מגיד בשם הבעש׳׳ט שמצות אהבת ה׳ היא שיהודי יבקש תמיד דרכים לעורר האהבה, וקיום המצוה הוא לעסוק בדברים המעוררים אהבת ה׳.
The Maggid of Mezritch says in the name of the Baal Shem Tov that the mitzvat of v’ahavta is actually to always seek ways to arouse love.
Once we have relaxed into being love, we are primed to open more fully to the א that is right here, to Shema/hearken to what is most true.

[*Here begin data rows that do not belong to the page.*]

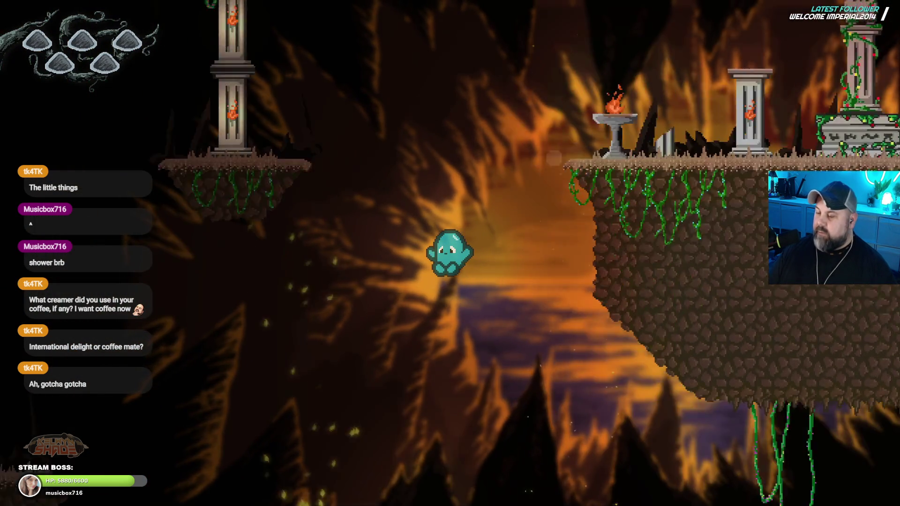
{"action": "key", "text": "Right"}
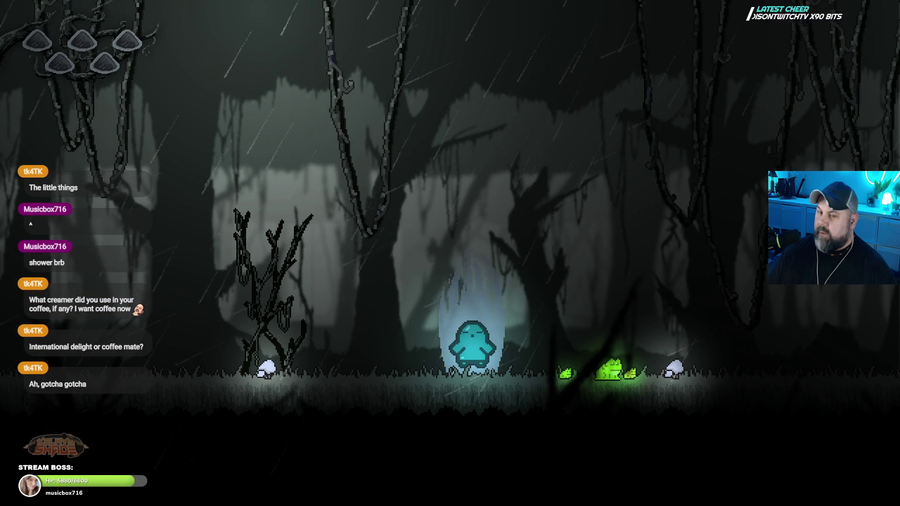
{"action": "key", "text": "Right"}
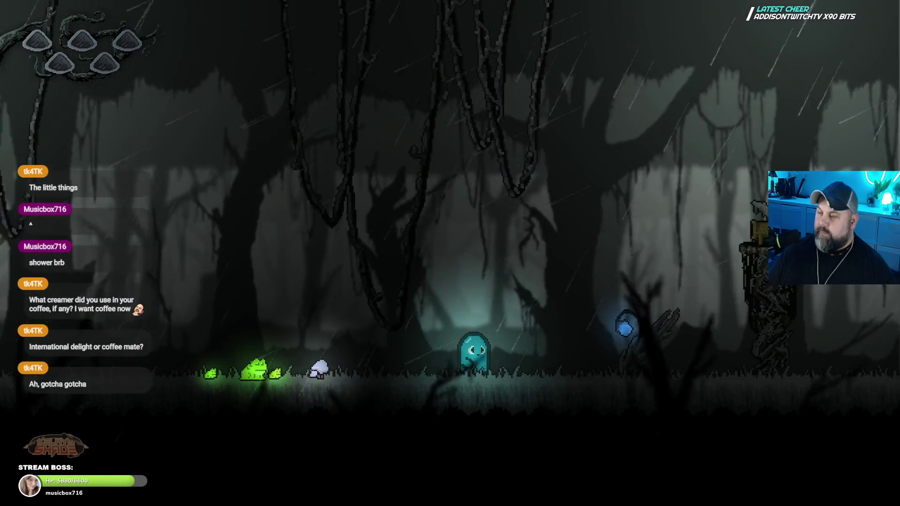
{"action": "key", "text": "Right"}
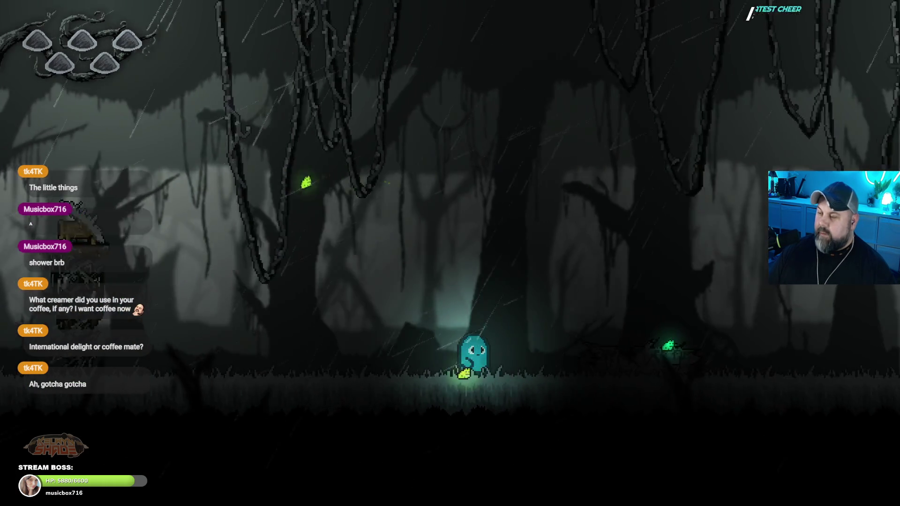
{"action": "key", "text": "Right"}
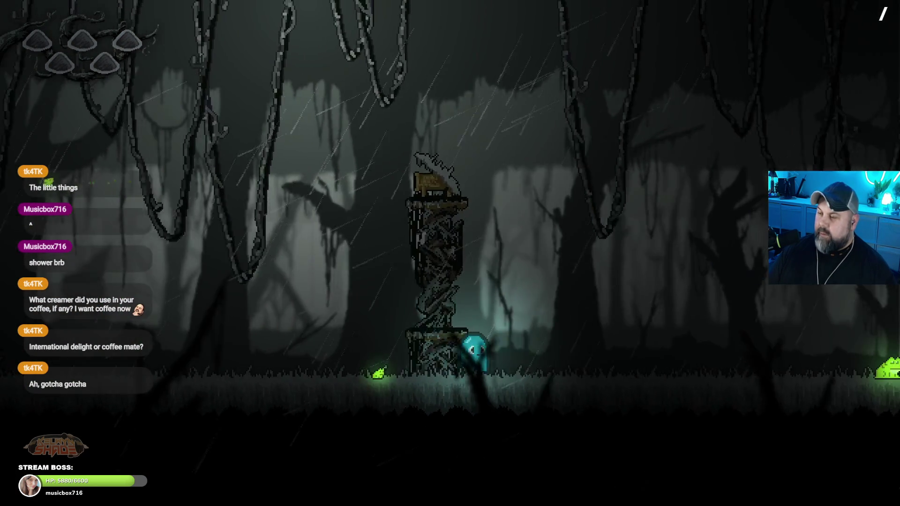
{"action": "key", "text": "Right"}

And from that place we can move into loving fully, bkhol levavcha, wholeheartedly, bkhol nafshecha, with your whole being, dying into it, ubkhol meodecha. In tractate of Brachot this last piece “meodecha” is parsed as bkhol mida umida sh’Hu moded lecha havei modeh meod meod, with every measure that *He* metes out to you, be very thankful. A teaching on equanimity, receiving every sensory experience as a gift, candy factory unwrapping it with thanks, not a contrived thanks, but the thanks that arises of letting ourselves be touched by life, in whatever texture or flavor it comes. As we’re taught, Ain od milvadO. There is nothing other than the Divine. The Netivot Shalom brings the verse from the book of Nechemya, ואתה מחיה את כולם, You bring life into everyone/thing. or we could say, You are the life in every thing, because there is nothing else. Which is a fascinating perspective to make real in practice, and for me has been meaningful, realizing that this sensory experience right now, though I might be averse to it, is actually the Divine. That helps me open to and welcome it, let its vibrating lifefulness take place.

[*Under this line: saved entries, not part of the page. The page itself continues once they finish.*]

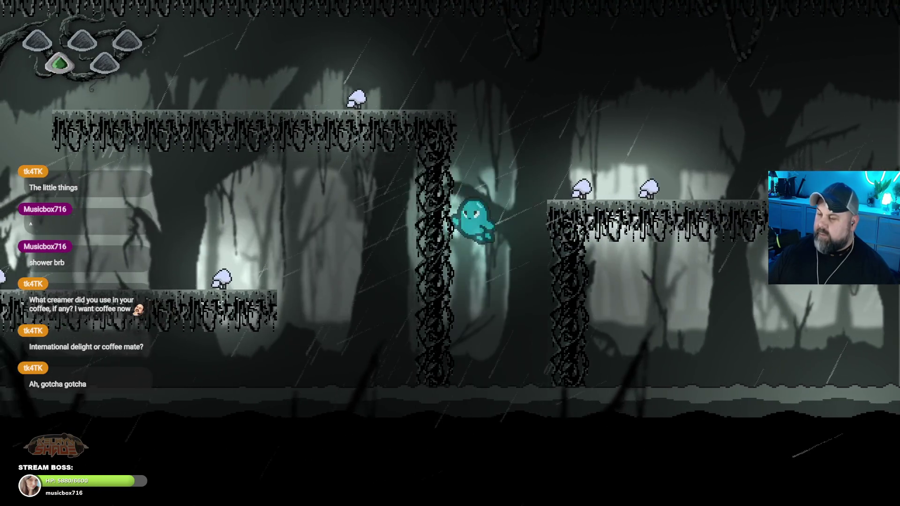
{"action": "key", "text": "Right"}
{"action": "key", "text": "space"}
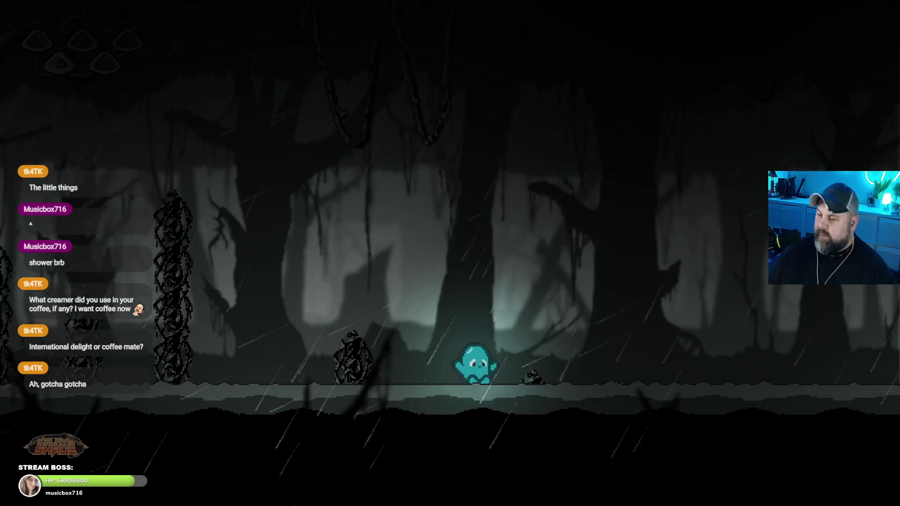
{"action": "key", "text": "space"}
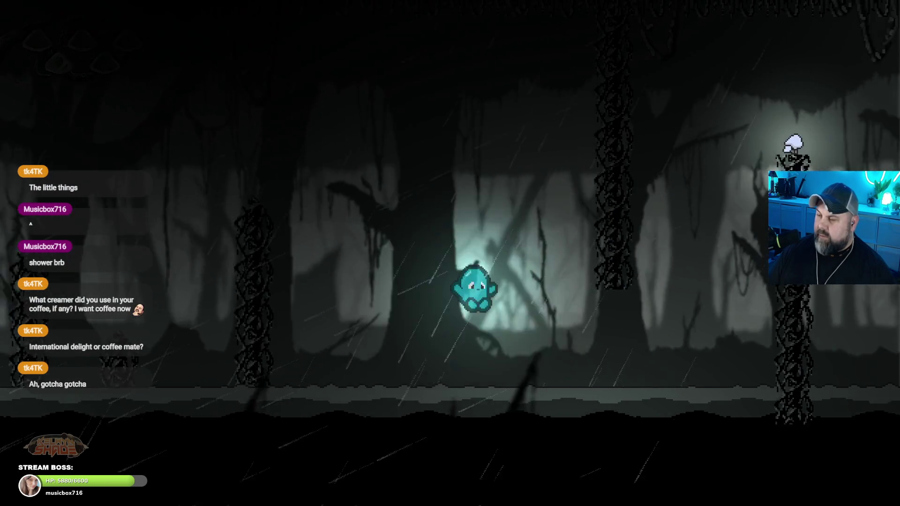
- Leap off the pillar top and play on into the purple-sky beanstalk level
{"action": "key", "text": "space"}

On Tu b’Av the ancient minhag/custom was for all the single maidens to go out and dance in the fields, making themselves available for zivug/yichud/union with a partner. Reminds me of the invitation in the Likutim Yekarim, teachings of the Maggid of Mezritch, on a verse in the Megilat Esther
בתור כל נערה ונערה לבוא אל המלך
literally, the turn of each and every young woman to come before the King
he reads that word ‘naara’ as indicating מנוערת/menu’eret, from the same root, and meaning dissociated, and he relates this to machshavot zarot, the unbidden thoughts that seem to interrupt you while you’re trying to focus, saying that these interruptions are actually the arrival of dissociated parts arriving one by one before the King, that is, Awareness. In order to be reintegrated, the parts of us that have been in exile, that are stuck in childhood because they didn’t get what they needed - the love, support, safety, empathy, agency, connection, recognition, or whatever it is that this part is yearning for, it is now re-appearing to get just that experience, appealing to the King, ie to your adult self who can receive it with open arms, care-fully, and let that part actually experience getting what it needs, so it can grow up and release that coping strategy.
And when we live that way, with that attitude, and because it’s an attitude it’s not dependent on what is happening TO us, every stop can be the love stop.